Because that's the thing. I am so intimately familiar with deadlines, after such a long relationship, that I know all too well, I will get the thing done. But that also means, I have lost the ability to get it done early. I no longer finish far ahead, because I no longer feel I need to make sure I'll finish. So I must go through the torture of feeling that I won't get it done, even though rationally, consciously I know I will, which is why I'm acting like this.
Some terrible force -- the same force that makes me blog? -- drives me to throw away all the extra time. I must create panic, apparently, so that my current little writing project becomes like a silent movie where the heroine is tied to the railroad tracks and the hero must arrive at the very last second. Isn't that so much more exciting?
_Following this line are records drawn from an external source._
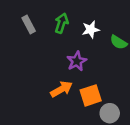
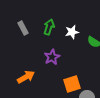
purple star: (77, 61) -> (52, 57), moved
orange arrow: (62, 89) -> (26, 77), moved

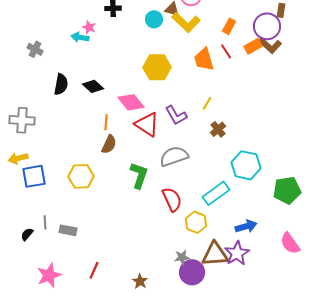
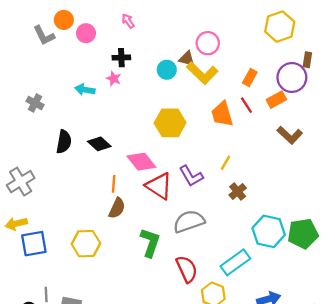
pink star: (89, 27) -> (114, 79), moved
brown L-shape: (270, 45) -> (290, 135), moved
gray cross: (22, 120) -> (21, 182), turned -35
green pentagon: (287, 190) -> (303, 234), moved

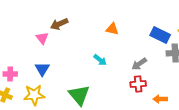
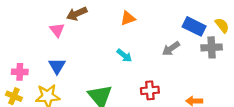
orange triangle: (112, 29) -> (128, 18), moved, turned -32
gray arrow: (139, 64) -> (171, 49), moved
red cross: (138, 84) -> (150, 90), moved

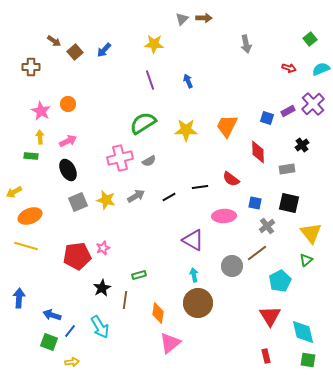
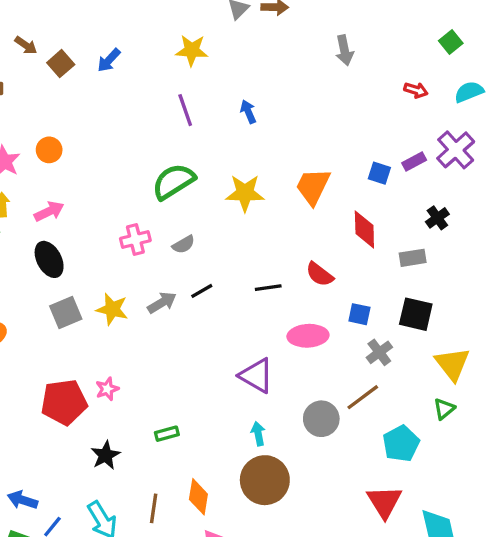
pink cross: (120, 158) -> (135, 240), size x0.7
black line: (169, 197) -> (202, 291), moved
brown line: (125, 300) -> (154, 508), moved

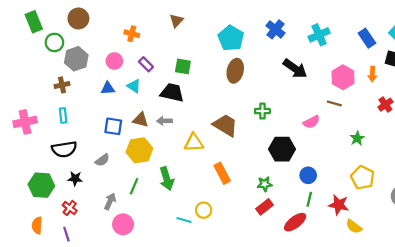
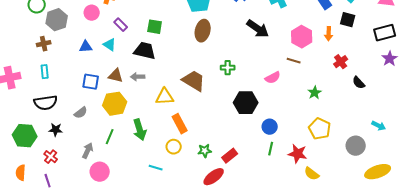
pink circle: (114, 61) -> (92, 13), moved
orange rectangle: (222, 173) -> (180, 124), moved
green star: (265, 184) -> (205, 151), moved
yellow circle: (204, 210) -> (174, 147), moved
red ellipse: (295, 222) -> (214, 177), moved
So I'm blogging my time away, writing this -- easily! -- when I have 1200 words I need to nail down to meet a deadline. I've casually tossed more than 1200 words onto this blog today, even as a feeling of dread has been closing its grip on me. The deadline!
Yet still, I take the time to follow the urge to find something online about the general abstract idea of the deadline. But the train tracks! The heroine! No, no... I know what I'm doing... Look, isn't this interesting?
The sense of deadline meaning a time limit was originally newspaper jargon and first appears in 1920. It is an Americanism. It may derive from printing jargon referring to a guide that is placed on the press to keep the type in place. This sense appears a few years earlier.
The sense meaning a line around a prison where the prisoner's will be shot if they cross it, comes from the 1860s and prison camps during the American Civil War. The angling sense dates to 1860 or perhaps a bit earlier. These may or may not have had an influence on the newspaper term.
Ah, now! Get to work. You're out of your mind!